If Taiwan can resolve the obstacles created by its contentious trade issues with the U.S. and subsequently secures Washington’s support, the next question will be China would react. Beijing has not ruled out the possibility of seeking to join the TPP. However, the high admission criteria for the TPP would probably force China to postpone its membership bid — unless Beijing really reforms its economic structures and industrial governance to fulfill TPP membership requirements. Whether Beijing would draw a red line on Taiwan’s bid for TPP membership is anyone’s guess as this point.

China’s growing assertiveness in its foreign policy could shift the dynamic of international relations in Taiwan’s favor. Although most Asia Pacific countries, including Taiwan, are keen to trade with China to the extent that doing so is beneficial to their economies, they need U.S. security guarantees to keep China’s increasingly hegemonic foreign policy in check, especially now that Beijing seems to have shifted from Deng Xiaoping’s guidance of “bidding for time and hiding capabilities” to something more muscular. That said, the U.S. rebalancing, or “pivot” to Asia cannot be limited to its military presence; an economic role is just as important for regional security. Hence the TPP as an indispensable component of the U.S. pivot to Asia. If the pivot includes Taiwan — as it should — and if, as argued above, it has the necessary economic components, then the enlargement of the TPP membership will provide Taiwan with a window of opportunity to further its development.

Taiwan is the 12th largest trade partner of the U.S., and the interdependence of Taiwan and the U.S. in the trade in intermediate goods is a major factor in the context of global commercial activity. Growing trade in parts and components, the trade complementarity, and the rapid development of global value chains (GVC) that have dominated trade growth and shifted trade patterns in recent years all underscore the depth of the interrelatedness between the U.S. and Taiwan.

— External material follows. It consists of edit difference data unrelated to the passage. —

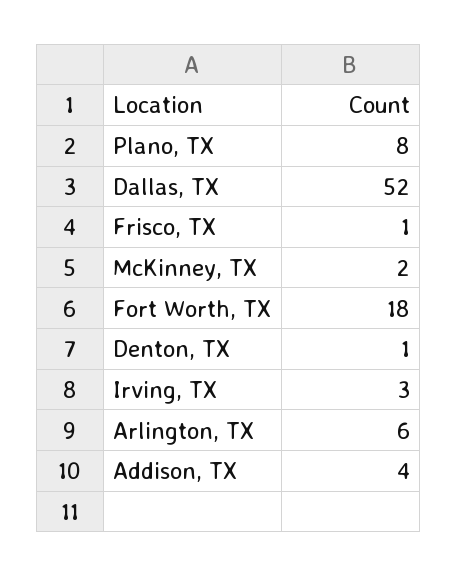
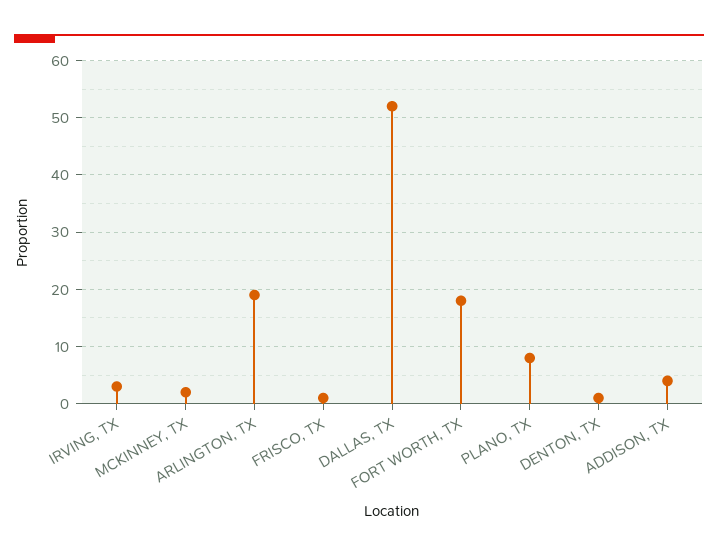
  {
    "Plano, TX": 8,
    "Dallas, TX": 52,
    "Frisco, TX": 1,
    "McKinney, TX": 2,
    "Fort Worth, TX": 18,
    "Denton, TX": 1,
    "Irving, TX": 3,
-   "Arlington, TX": 6,
+   "Arlington, TX": 20,
    "Addison, TX": 4
  }

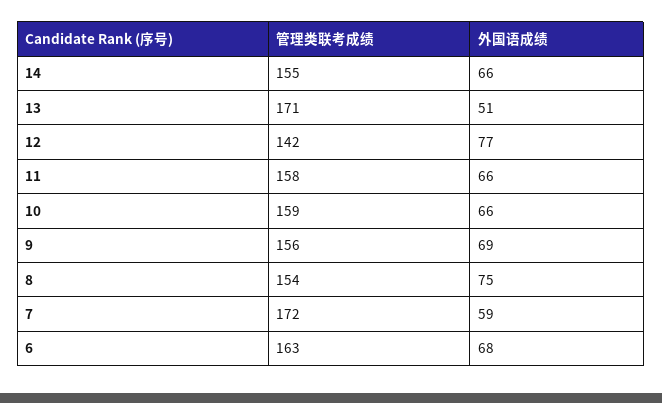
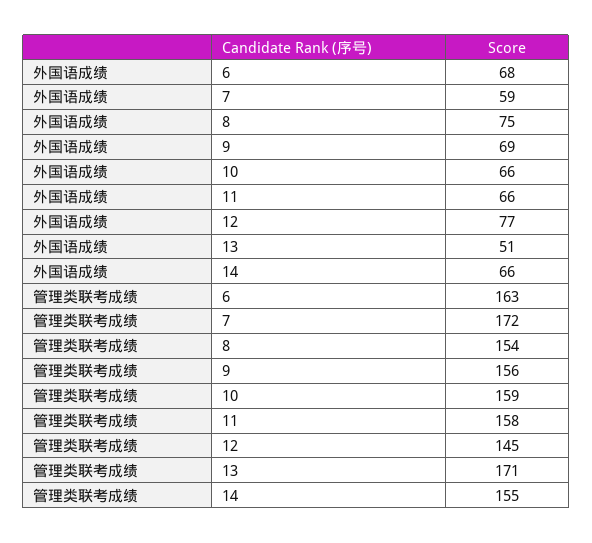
  {
    "管理类联考成绩": {
      "14": 155,
      "13": 171,
-     "12": 142,
+     "12": 145,
      "11": 158,
      "10": 159,
      "9": 156,
      "8": 154,
      "7": 172,
      "6": 163
    },
    "外国语成绩": {
      "14": 66,
      "13": 51,
      "12": 77,
      "11": 66,
      "10": 66,
      "9": 69,
      "8": 75,
      "7": 59,
      "6": 68
    }
  }

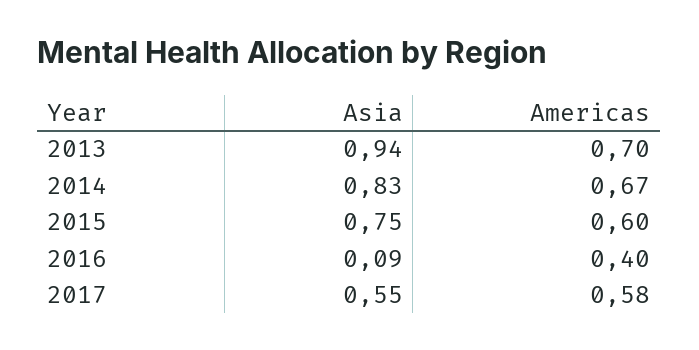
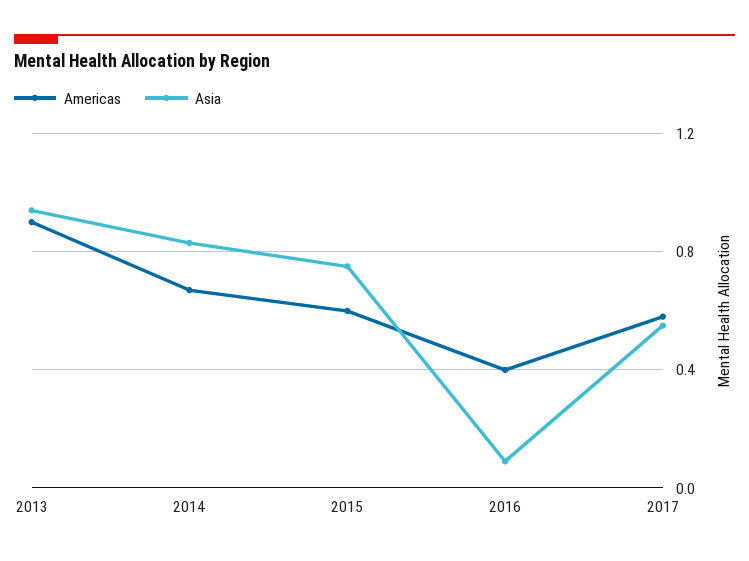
  {
    "Asia": {
      "2013": 0.94,
      "2014": 0.83,
      "2015": 0.75,
      "2016": 0.09,
      "2017": 0.55
    },
    "Americas": {
-     "2013": 0.7,
+     "2013": 0.9,
      "2014": 0.67,
      "2015": 0.6,
      "2016": 0.4,
      "2017": 0.58
    }
  }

Using computable general equilibrium (CGE) model simulations on the effects of the TPP with or without Taiwan, Hsu Bo-xiang of the Taiwan Institute for Economic Research illustrated that including Taiwan in the TPP would increase U.S. exports by 0.1 percent, enhance social welfare by US$2.8 billion, improve the terms of trade by 0.1 percent and reduce the U.S. trade deficit by US$108.4 million. Moreover, by admitting Taiwan into the TPP, the trade creation effect through liberalization on the services sector, in which the U.S. has a strong comparative advantage, would greatly benefit the U.S. by creating more high-paid jobs for American workers.

One pressing task for Taiwan will be to bid for bilateral FTAs with countries that have dual membership in the RCEP and TPP to pave the road for accession to both trade bodies. Of the countries that have overlapping RCEP and TPP membership, only two — New Zealand and Singapore — have signed FTAs with Taiwan. Five other countries (Australia, Brunei, Japan, Malaysia and Vietnam) should be considered by Taipei as top priorities for bilateral FTAs.

This is an uphill battle for Taiwan. Securing domestic consensus ahead of making the necessary structural changes is the only way to ensure success.